-- Opening Marker --

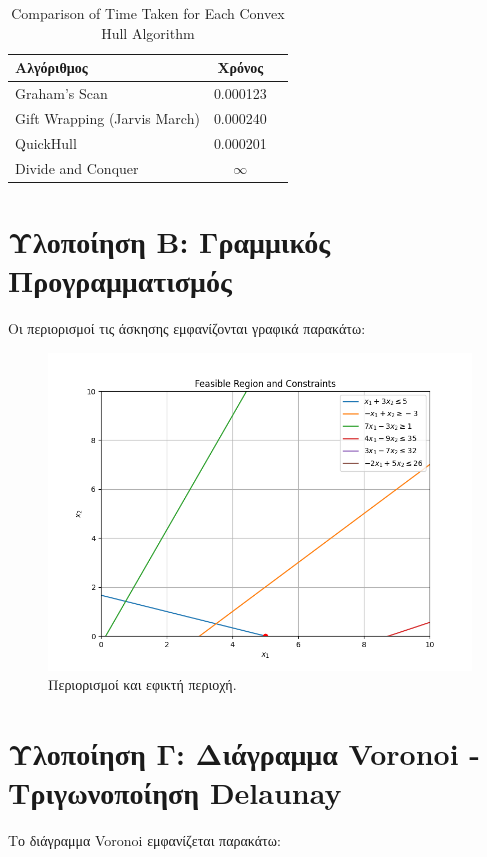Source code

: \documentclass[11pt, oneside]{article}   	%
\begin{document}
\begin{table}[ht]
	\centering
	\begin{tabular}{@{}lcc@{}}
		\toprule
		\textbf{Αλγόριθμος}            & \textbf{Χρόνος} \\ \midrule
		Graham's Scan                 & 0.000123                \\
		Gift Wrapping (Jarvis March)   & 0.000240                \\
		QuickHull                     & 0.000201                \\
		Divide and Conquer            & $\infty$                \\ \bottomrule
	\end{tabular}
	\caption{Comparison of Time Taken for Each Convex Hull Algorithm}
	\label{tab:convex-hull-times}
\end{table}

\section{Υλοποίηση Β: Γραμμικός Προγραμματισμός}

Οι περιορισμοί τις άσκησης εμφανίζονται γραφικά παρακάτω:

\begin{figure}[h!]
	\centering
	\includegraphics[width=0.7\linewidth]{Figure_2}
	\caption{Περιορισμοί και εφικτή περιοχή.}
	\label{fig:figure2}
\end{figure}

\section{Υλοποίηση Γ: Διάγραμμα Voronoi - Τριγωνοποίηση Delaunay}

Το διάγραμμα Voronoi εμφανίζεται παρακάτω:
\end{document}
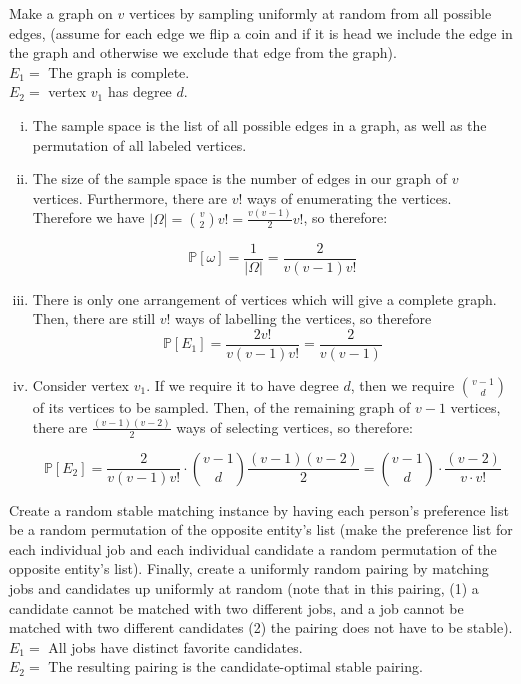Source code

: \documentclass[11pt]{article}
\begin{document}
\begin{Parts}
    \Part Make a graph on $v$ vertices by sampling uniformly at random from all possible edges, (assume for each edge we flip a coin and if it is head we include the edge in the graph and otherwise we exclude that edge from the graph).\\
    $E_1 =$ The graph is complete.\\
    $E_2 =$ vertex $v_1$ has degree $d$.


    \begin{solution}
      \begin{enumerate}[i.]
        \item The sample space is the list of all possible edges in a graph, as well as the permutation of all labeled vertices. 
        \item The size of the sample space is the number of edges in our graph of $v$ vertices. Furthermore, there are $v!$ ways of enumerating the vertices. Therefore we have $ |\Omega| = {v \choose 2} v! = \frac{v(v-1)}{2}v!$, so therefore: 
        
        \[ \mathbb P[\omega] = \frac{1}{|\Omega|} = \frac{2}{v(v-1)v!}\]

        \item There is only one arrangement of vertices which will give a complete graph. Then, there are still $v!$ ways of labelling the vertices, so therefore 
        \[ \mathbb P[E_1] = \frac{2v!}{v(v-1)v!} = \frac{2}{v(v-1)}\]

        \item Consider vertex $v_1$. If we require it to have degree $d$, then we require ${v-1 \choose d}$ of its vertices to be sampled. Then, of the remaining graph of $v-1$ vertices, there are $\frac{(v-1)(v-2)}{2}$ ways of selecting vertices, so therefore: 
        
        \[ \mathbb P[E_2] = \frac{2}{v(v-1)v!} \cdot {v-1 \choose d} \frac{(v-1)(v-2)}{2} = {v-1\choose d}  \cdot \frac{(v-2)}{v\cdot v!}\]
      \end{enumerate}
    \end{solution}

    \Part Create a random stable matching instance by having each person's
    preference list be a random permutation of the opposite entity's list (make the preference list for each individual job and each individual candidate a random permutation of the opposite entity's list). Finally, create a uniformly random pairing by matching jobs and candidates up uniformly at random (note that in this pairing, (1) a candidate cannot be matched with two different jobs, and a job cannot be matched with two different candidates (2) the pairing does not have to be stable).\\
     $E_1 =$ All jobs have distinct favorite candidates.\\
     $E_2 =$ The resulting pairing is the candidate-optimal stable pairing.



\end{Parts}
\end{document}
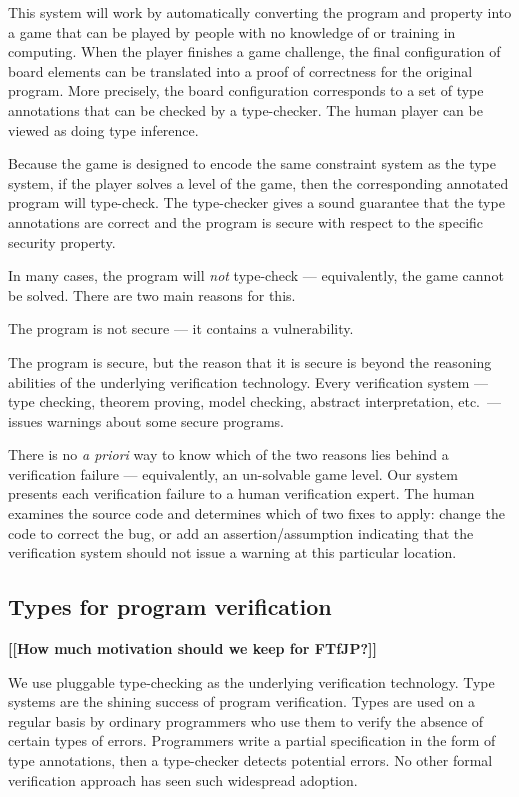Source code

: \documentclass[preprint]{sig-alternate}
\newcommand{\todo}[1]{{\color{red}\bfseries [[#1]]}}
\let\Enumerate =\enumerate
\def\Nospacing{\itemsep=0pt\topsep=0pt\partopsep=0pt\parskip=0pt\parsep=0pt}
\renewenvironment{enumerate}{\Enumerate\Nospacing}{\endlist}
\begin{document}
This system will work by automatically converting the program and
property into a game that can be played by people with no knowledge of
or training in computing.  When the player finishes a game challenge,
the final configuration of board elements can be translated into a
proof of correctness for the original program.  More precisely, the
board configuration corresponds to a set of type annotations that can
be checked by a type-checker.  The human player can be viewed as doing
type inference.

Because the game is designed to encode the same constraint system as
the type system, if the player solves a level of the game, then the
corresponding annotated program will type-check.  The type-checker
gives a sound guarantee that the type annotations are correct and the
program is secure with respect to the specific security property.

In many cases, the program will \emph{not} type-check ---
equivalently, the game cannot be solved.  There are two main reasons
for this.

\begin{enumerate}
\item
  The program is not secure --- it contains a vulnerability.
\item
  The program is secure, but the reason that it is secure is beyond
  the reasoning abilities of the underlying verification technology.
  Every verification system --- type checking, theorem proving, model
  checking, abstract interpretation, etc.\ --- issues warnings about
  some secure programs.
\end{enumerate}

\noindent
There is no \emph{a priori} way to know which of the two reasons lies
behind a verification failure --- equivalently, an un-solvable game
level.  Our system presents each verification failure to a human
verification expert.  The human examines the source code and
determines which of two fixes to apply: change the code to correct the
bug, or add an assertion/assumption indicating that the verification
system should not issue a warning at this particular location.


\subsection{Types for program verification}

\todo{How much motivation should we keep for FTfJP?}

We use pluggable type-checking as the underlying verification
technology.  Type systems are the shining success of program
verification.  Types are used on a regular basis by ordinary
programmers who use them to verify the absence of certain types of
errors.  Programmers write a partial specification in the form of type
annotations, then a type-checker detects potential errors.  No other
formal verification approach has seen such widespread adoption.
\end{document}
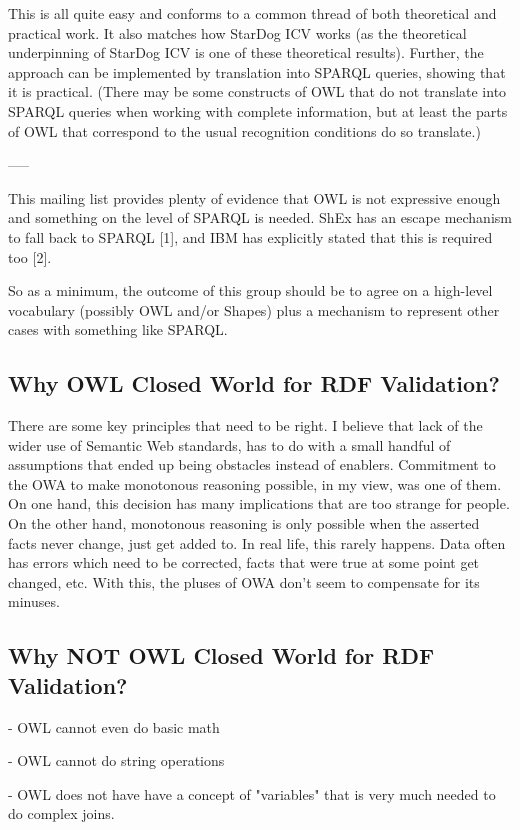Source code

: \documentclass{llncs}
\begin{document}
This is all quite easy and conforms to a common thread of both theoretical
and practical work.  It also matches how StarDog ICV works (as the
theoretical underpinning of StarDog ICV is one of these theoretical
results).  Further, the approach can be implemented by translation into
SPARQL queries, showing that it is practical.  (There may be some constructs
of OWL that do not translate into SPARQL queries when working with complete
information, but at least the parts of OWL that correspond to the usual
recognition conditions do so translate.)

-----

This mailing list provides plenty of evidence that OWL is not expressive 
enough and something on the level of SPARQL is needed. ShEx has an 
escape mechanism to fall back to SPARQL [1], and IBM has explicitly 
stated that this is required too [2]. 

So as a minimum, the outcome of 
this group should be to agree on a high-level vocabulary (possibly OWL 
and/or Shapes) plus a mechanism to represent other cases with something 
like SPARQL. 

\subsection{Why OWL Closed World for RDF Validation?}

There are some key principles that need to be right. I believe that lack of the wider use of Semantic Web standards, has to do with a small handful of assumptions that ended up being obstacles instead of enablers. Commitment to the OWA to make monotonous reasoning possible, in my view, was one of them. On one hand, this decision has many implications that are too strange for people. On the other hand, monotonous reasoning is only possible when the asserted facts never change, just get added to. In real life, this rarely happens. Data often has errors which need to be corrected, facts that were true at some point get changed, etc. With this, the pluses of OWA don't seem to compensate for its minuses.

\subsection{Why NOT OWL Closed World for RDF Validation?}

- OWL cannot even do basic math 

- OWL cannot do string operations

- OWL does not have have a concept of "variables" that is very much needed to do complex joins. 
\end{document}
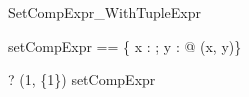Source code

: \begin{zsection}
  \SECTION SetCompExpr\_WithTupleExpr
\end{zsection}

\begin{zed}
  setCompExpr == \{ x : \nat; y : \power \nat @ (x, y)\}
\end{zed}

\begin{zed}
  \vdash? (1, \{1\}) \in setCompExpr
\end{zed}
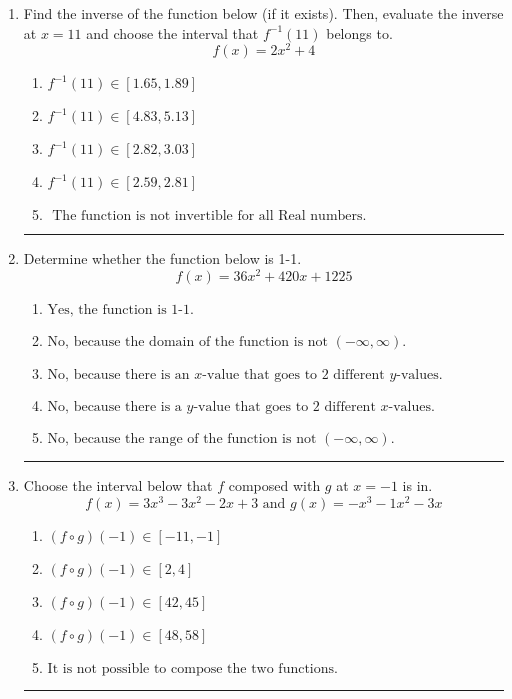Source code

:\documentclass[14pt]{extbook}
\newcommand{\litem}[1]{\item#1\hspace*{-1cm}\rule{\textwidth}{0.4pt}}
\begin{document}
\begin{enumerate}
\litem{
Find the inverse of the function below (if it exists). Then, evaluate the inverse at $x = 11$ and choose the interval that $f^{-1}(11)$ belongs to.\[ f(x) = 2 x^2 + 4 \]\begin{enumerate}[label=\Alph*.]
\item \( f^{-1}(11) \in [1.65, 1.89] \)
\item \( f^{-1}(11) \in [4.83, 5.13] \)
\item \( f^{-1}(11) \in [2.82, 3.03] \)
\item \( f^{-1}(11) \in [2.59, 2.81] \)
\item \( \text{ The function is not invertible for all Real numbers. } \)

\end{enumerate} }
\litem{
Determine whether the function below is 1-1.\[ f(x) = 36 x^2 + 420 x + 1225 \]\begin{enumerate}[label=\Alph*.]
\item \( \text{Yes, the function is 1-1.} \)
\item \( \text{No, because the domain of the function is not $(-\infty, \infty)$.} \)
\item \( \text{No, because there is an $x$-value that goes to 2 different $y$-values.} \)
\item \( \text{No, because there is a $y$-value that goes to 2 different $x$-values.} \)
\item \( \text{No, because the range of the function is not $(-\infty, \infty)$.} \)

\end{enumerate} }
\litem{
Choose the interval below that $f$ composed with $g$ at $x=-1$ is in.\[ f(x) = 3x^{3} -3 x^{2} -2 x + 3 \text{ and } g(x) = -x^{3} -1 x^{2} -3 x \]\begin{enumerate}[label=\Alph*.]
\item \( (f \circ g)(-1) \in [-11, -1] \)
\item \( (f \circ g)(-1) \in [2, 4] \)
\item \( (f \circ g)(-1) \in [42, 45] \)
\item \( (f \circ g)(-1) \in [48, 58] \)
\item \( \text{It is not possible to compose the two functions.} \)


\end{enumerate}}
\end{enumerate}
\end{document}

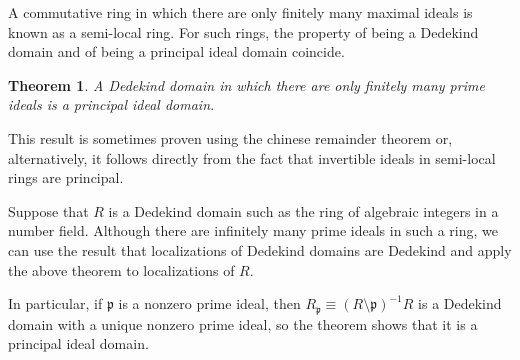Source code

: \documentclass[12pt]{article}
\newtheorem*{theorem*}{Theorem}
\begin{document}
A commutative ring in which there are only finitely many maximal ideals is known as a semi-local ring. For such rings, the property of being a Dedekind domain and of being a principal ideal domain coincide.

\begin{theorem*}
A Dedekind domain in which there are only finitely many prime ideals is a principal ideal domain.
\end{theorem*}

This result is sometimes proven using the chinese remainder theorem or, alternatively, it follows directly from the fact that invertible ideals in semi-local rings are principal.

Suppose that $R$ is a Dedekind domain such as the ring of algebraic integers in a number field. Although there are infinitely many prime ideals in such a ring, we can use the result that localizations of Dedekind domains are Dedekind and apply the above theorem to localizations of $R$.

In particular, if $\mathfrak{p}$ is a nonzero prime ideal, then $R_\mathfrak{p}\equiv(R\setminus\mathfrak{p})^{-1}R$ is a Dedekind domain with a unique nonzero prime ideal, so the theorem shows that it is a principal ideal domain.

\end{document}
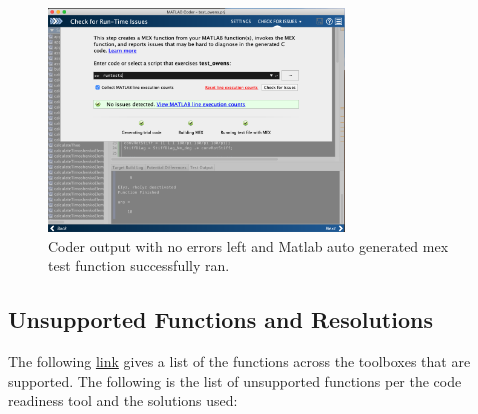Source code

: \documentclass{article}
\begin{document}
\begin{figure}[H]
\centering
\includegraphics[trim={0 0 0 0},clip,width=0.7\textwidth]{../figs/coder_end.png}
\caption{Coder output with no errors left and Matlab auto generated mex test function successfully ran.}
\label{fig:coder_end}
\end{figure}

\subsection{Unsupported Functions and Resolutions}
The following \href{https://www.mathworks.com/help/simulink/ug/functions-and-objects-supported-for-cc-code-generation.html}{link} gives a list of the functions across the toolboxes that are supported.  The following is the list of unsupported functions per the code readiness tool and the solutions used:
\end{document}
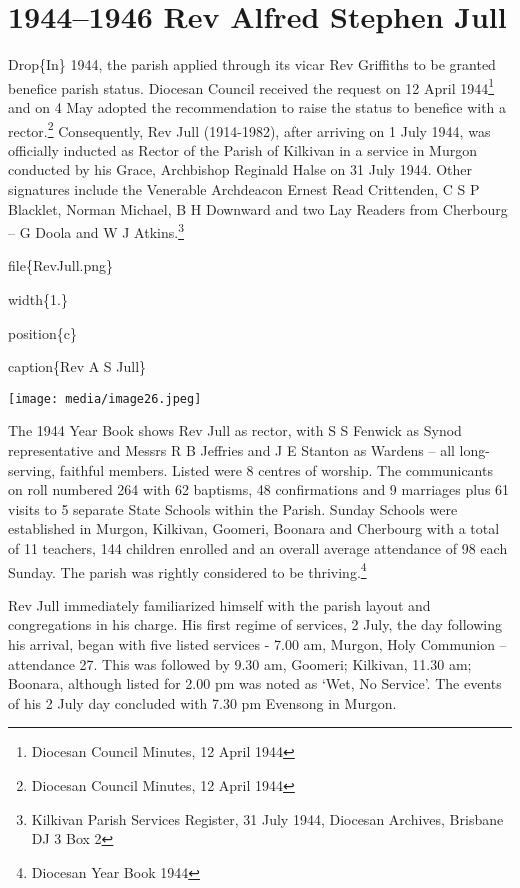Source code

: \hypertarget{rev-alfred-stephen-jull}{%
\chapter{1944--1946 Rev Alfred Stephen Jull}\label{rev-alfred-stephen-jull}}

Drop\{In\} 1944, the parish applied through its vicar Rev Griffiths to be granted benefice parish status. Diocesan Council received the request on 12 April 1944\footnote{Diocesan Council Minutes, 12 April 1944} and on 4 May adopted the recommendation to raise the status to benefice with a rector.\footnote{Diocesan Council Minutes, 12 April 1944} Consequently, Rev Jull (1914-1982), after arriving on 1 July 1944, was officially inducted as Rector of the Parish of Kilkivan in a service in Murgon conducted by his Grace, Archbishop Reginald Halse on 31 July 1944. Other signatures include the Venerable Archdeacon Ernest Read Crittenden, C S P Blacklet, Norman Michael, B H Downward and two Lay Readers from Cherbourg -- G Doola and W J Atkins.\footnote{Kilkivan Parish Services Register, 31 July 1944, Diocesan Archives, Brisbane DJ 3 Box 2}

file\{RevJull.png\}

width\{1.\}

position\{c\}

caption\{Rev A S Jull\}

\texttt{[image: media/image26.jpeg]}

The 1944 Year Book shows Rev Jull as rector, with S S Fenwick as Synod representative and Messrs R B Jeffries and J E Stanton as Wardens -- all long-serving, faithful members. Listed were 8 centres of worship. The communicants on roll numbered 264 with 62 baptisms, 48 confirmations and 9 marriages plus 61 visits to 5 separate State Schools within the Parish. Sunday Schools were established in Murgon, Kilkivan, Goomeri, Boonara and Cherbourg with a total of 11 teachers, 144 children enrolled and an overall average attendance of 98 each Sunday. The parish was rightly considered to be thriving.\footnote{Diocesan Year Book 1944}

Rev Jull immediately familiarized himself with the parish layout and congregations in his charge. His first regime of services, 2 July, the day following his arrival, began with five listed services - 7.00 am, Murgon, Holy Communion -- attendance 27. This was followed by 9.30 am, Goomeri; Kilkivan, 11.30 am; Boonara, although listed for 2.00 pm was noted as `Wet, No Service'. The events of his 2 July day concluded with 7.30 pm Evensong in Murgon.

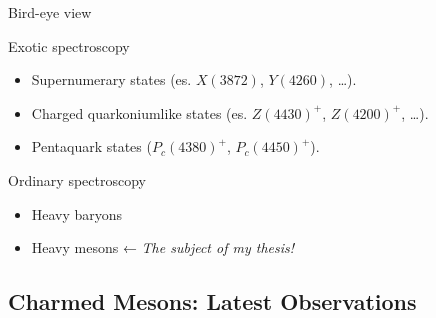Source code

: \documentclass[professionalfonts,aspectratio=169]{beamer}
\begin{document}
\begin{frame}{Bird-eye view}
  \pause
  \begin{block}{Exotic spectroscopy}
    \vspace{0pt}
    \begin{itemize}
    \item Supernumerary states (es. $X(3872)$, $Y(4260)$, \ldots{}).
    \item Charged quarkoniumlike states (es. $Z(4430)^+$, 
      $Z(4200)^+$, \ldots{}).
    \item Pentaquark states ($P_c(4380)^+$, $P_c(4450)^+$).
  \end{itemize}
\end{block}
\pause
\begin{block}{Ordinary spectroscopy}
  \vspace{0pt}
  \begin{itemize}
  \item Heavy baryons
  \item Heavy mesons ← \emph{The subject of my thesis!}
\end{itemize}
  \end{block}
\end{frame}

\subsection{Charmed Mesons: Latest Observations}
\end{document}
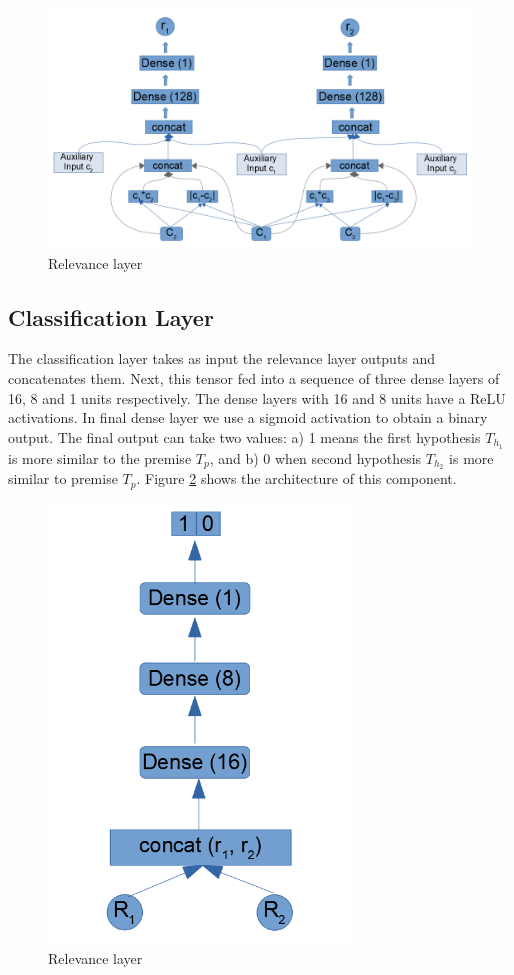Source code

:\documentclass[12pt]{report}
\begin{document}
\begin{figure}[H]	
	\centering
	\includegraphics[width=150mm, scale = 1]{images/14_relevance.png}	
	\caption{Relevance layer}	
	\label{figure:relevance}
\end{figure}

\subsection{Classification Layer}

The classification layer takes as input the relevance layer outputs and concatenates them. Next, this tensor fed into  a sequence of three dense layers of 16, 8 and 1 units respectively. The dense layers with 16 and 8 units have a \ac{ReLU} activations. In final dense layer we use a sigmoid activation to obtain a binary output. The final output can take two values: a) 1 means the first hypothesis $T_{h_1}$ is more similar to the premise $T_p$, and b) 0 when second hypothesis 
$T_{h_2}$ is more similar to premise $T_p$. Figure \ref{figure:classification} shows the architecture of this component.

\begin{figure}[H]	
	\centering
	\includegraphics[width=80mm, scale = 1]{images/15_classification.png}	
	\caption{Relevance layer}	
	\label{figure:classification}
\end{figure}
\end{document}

-- Closing Marker --

## Exercise directions
Your answer should be the lines above from the one containing "This system will" through the one containing "In many cases, the", copied exactly and with both ends kept.

## Result of this exercise
This system will work by automatically converting the program and
property into a game that can be played by people with no knowledge of
or training in computing.  When the player finishes a game challenge,
the final configuration of board elements can be translated into a
proof of correctness for the original program.  More precisely, the
board configuration corresponds to a set of type annotations that can
be checked by a type-checker.  The human player can be viewed as doing
type inference.

Because the game is designed to encode the same constraint system as
the type system, if the player solves a level of the game, then the
corresponding annotated program will type-check.  The type-checker
gives a sound guarantee that the type annotations are correct and the
program is secure with respect to the specific security property.

In many cases, the program will \emph{not} type-check ---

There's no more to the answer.